Zukunftsmarkt Biometrie

Wer bin ich?

09.12.2009
Von 
Alexander Freimark wechselte 2009 von der Redaktion der Computerwoche in die Freiberuflichkeit. Er schreibt für Medien und Unternehmen, sein Auftragsschwerpunkt liegt im Corporate Publishing. Dabei stehen technologische Innovationen im Fokus, aber auch der Wandel von Organisationen, Märkten und Menschen.

Audi und BMW fördern Biometrie im Auto

Im Gegenzug sind auch die Vorteile der Biometrie offensichtlich, denn für Nutzer wird die Authentisierung einfacher, weil sie auf bisherige Identifikationsmerkmale verzichten können. Der Fingerabdruck-Scanner in der Mittelkonsole sollte den Autoschlüssel ersetzen, plante etwa Audi Anfang des Jahrzehnts. Fahrersitz und Radiosender würden sich damit automatisch einstellen und die Wegfahrsperre lösen, so das Versprechen. Bei BMW setzt man aktuell auf die Gesichtserkennung durch eine Infrarotkamera, um das persönlich Telefonbuch und im Navi gespeicherte Routen freizuschalten sowie den Sitz, die Lenksäule und die Rückspiegel individuell einzustellen.
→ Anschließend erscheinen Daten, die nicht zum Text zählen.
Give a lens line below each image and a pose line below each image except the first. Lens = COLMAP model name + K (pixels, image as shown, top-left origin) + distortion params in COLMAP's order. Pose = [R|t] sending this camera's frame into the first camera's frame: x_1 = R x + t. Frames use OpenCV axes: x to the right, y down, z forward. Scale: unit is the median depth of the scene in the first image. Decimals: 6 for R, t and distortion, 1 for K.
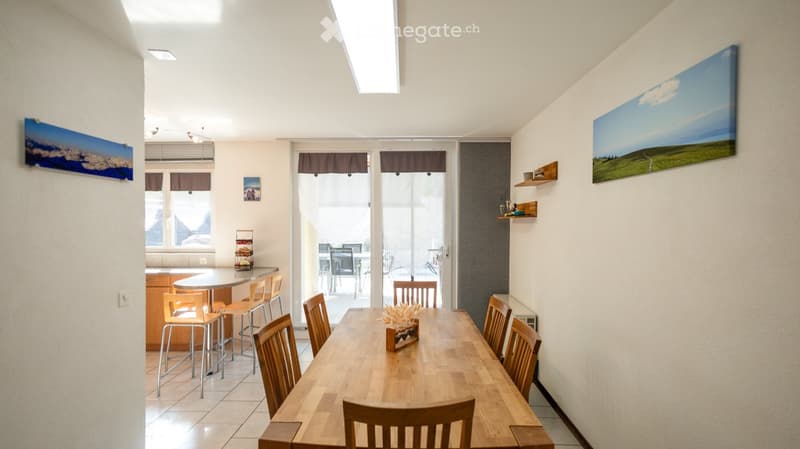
lens RADIAL K [[366.1, 0, 400.1], [0, 366.1, 223.6], [0, 0, 1]] dist [0.003239, 0.000373]
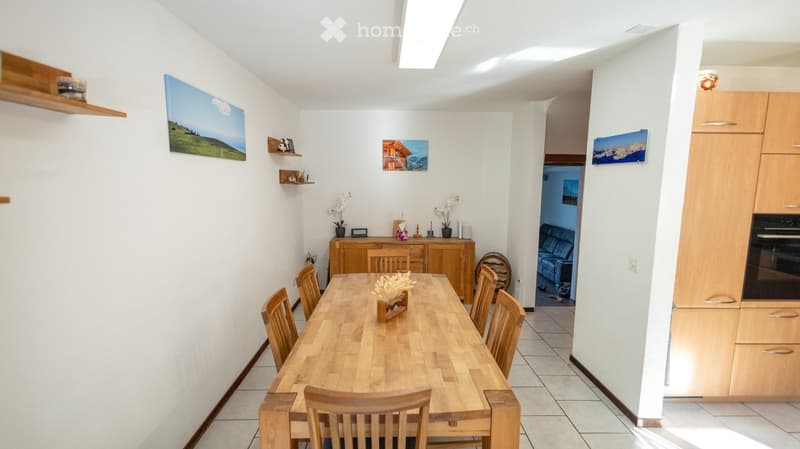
lens RADIAL K [[366.1, 0, 398.5], [0, 366.1, 225.1], [0, 0, 1]] dist [0.003239, 0.000373]
pose [[-0.998668, -0.005257, -0.051328, 0.055817], [-0.012064, 0.991015, 0.133208, -0.072926], [0.050166, 0.133650, -0.989758, 2.271157]]
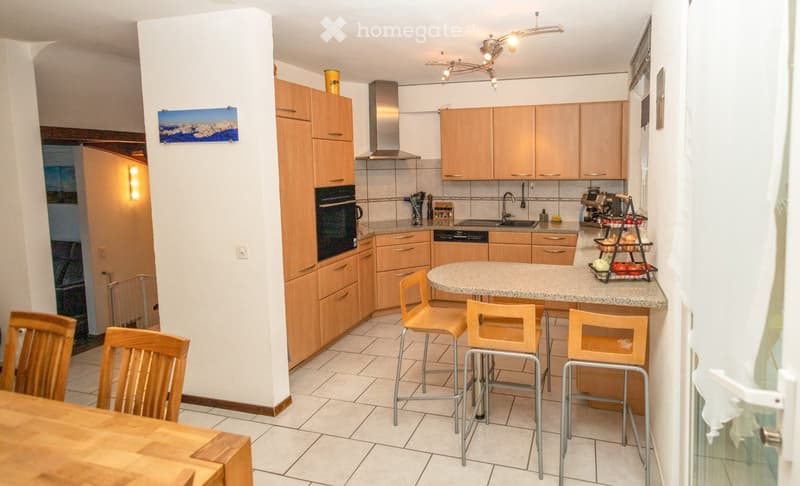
lens RADIAL K [[425.5, 0, 474.4], [0, 425.5, 200.5], [0, 0, 1]] dist [-0.001286, -0.000786]
pose [[-0.227330, 0.085977, -0.970015, 0.315675], [0.005360, 0.996190, 0.087040, -0.055846], [0.973803, 0.014588, -0.226925, 2.107929]]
Kameras sollen in einigen Jahren sogar den Gemütszustand des Fahrers deuten können und den Sekundenschlaf erkennen, damit die Bordelektronik selbsttätig eingreifen kann.

Ungeachtet dieser Innovationen im Fahrzeug stellt sich jedoch die Frage, wie sich der Fahrer gegenüber der Autotür authentisieren kann. Ein Schlüssel oder ein Funkchip sind vorerst immer noch nötig, um den Zugang zur biometrischen Kontrollstelle freizugeben. Damit wird den Anforderungen an eine starke Authentisierung Rechnung getragen, bei der in der Regel zwei der drei Fragen beantwortet werden müssen: Wer bin ich (Gesichtserkennung)? Was weiß ich (PIN)? Was habe ich (Autoschlüssel)? Für jeden Verkehrsteilnehmer sind drei Autoschlüssel am Bund gerade noch tolerierbar - wer jedoch ständig Passwörter ändern und sich merken muss, weiß die Vorteile der Biometrie zu schätzen. Und im Gegensatz zu einem Passwort oder einer PIN beziehungsweise einem Schlüssel oder einem Ausweis lassen sich biometrische Charakteristika nur sehr schwer übertragen.

Niemand wird sich gerne in einen Wagen der Oberklasse setzen, der angesichts einer schlechten biometrischen Trefferquote jeden zehnten Startvorgang verweigert, weil die Beleuchtungsverhältnisse schlecht sind oder der Fahrer eine Sonnenbrille trägt. Auch ein Gipsarm kann etwa biometrische Verfahren zur Schrifterkennung ad absurdum führen. Probleme bei der Identifikation sind lästig, aber nicht auf die Biometrie beschränkt - der Reset eines vergessenen Passworts ist schließlich das Kerngeschäft des User-Supports. Insofern ist "Plan B" auch bei biometrischen Verfahren an der Tagesordnung.

Ein alleiniger Ersatz für andere sichere Verfahren ist die Biometrie nicht, sondern eine Ergänzung. Jedes Verfahren zur Authentisierung hat Stärken und Schwächen, und es kommt auf die effektive Kombination an. Technisch ausgereift beziehungsweise kosteneffizient sind nur die wenigsten Ansätze. Dabei arbeiten die Entwickler daran, die Treffergenauigkeit zu steigern und den Aufwand zu senken. Insofern werden noch ein paar Jahre vergehen, bis man deutschlandweit seine Milch mit dem Fingerabdruck bezahlen kann. Was mit den bei der Transaktion im Hintergrund erhobenen Daten passiert, ist nur indirekt ein Problem der Biometrie. Dass diese als "natürliche Schnittstelle" zwischen Mensch und IT künftig an Bedeutung gewinnen wird, liegt aber auf der Hand.